* **Task prompt**
Go through the records and copy each line where the word "available" occurs.

Records shown START

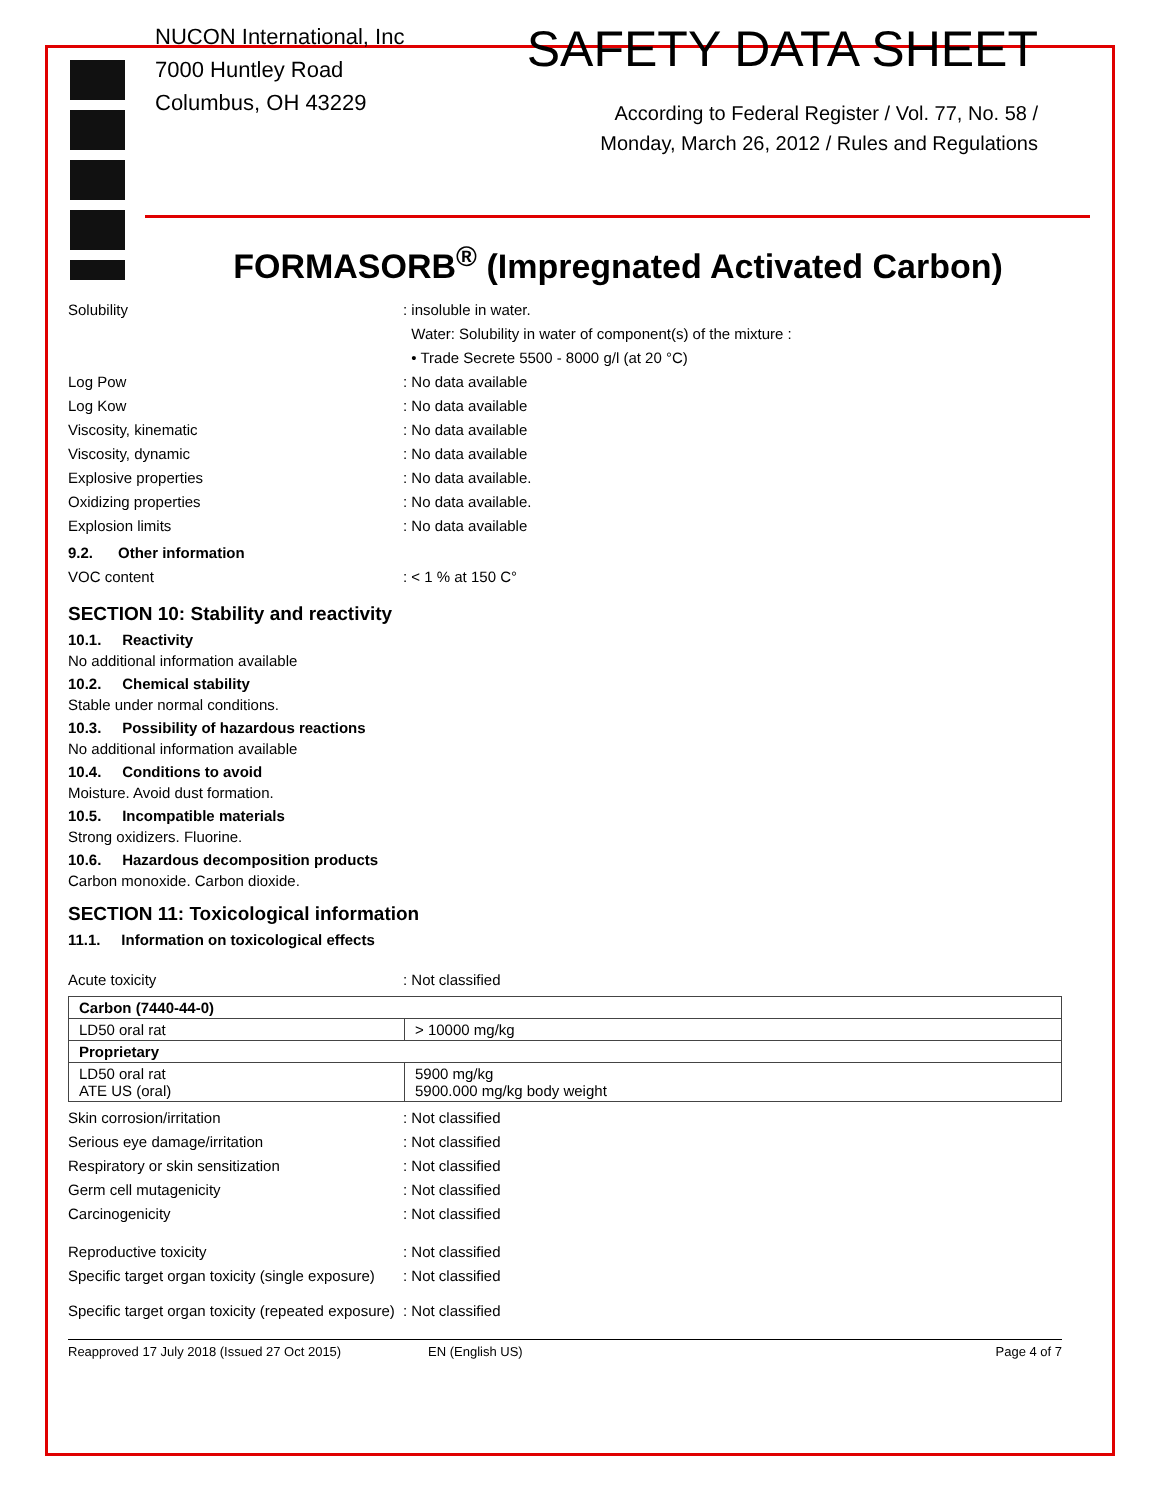NUCON International, Inc
7000 Huntley Road
Columbus, OH 43229
SAFETY DATA SHEET
According to Federal Register / Vol. 77, No. 58 /
Monday, March 26, 2012 / Rules and Regulations
FORMASORB<sup>®</sup> (Impregnated Activated Carbon)
Solubility : insoluble in water.
Water: Solubility in water of component(s) of the mixture :
• Trade Secrete 5500 - 8000 g/l (at 20 °C)
Log Pow : No data available
Log Kow : No data available
Viscosity, kinematic : No data available
Viscosity, dynamic : No data available
Explosive properties : No data available.
Oxidizing properties : No data available.
Explosion limits : No data available
9.2. Other information
VOC content : < 1 % at 150 C°
SECTION 10: Stability and reactivity
10.1. Reactivity
No additional information available
10.2. Chemical stability
Stable under normal conditions.
10.3. Possibility of hazardous reactions
No additional information available
10.4. Conditions to avoid
Moisture. Avoid dust formation.
10.5. Incompatible materials
Strong oxidizers. Fluorine.
10.6. Hazardous decomposition products
Carbon monoxide. Carbon dioxide.
SECTION 11: Toxicological information
11.1. Information on toxicological effects
Acute toxicity : Not classified
| Carbon (7440-44-0) | |
| LD50 oral rat | > 10000 mg/kg |
| Proprietary | |
| LD50 oral rat ATE US (oral) | 5900 mg/kg 5900.000 mg/kg body weight |
Skin corrosion/irritation : Not classified
Serious eye damage/irritation : Not classified
Respiratory or skin sensitization : Not classified
Germ cell mutagenicity : Not classified
Carcinogenicity : Not classified
Reproductive toxicity : Not classified
Specific target organ toxicity (single exposure)
: Not classified
Specific target organ toxicity (repeated exposure)
: Not classified
Reapproved 17 July 2018 (Issued 27 Oct 2015) EN (English US) Page 4 of 7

Records shown END

* **Result of the exercise**
Log Pow : No data available
Log Kow : No data available
Viscosity, kinematic : No data available
Viscosity, dynamic : No data available
Explosive properties : No data available.
Oxidizing properties : No data available.
Explosion limits : No data available
No additional information available
No additional information available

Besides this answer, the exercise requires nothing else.